▶ **OPDRACHT**
Leg aan de hand van de leestekst over het boek "In dienst van de nazi's" uit waarop Paul van de Water zich baseert om schrijnende verhalen en schokkende feiten aan het licht te brengen. Vermeld ook in wiens levensloop hij naar antwoorden zoekt.

▶ **LEESTEKST**
Op 7 april verschijnt bij uitgeverij Omniboek “In dienst van de nazi’s” over gewone mensen als gewelddadige collaborateurs. Auteur Paul van de Water gaat op zoek naar antwoorden in de levensloop van elf Nederlandse daders. Wat zijn radicaliseringsfactoren geweest in hun gezin, milieu of werk? Hoe gingen ze te werk tijdens de bezetting, welke misdrijven hebben ze gepleegd? En hoe verliep hun rechtsgang na de oorlog? Op basis van nieuw onderzoek brengt Van de Water schrijnende verhalen en schokkende feiten aan het licht. De schrijver is als promovendus verbonden aan de Universiteit van Amsterdam en aan het NIOD. Zijn promotieonderzoek gaat over extremistische collaborateurs tijdens de bezetting van Nederland (1940-1945). We stelden hem via e-mail enkele vragen over zijn boek en onderzoek.

▶ **AANGELEVERD MATERIAAL**
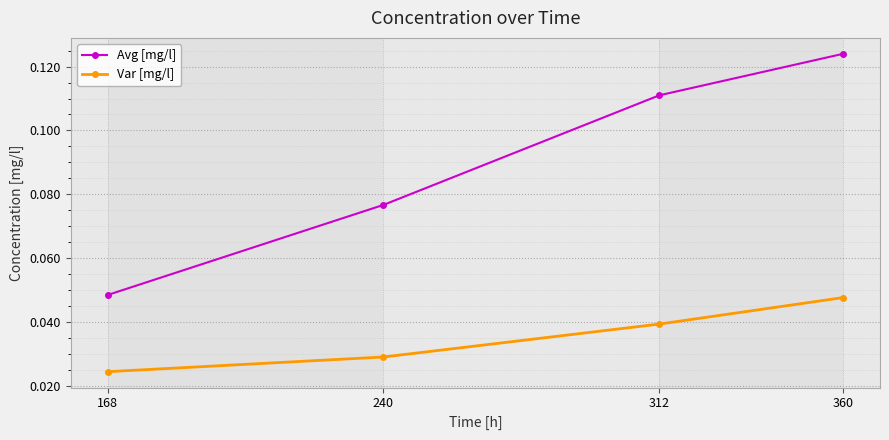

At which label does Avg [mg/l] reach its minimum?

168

▶ **UITGEWERKT ANTWOORD**
Van de Water baseert zich op nieuw onderzoek. Hij zoekt naar antwoorden in de levensloop van elf Nederlandse daders.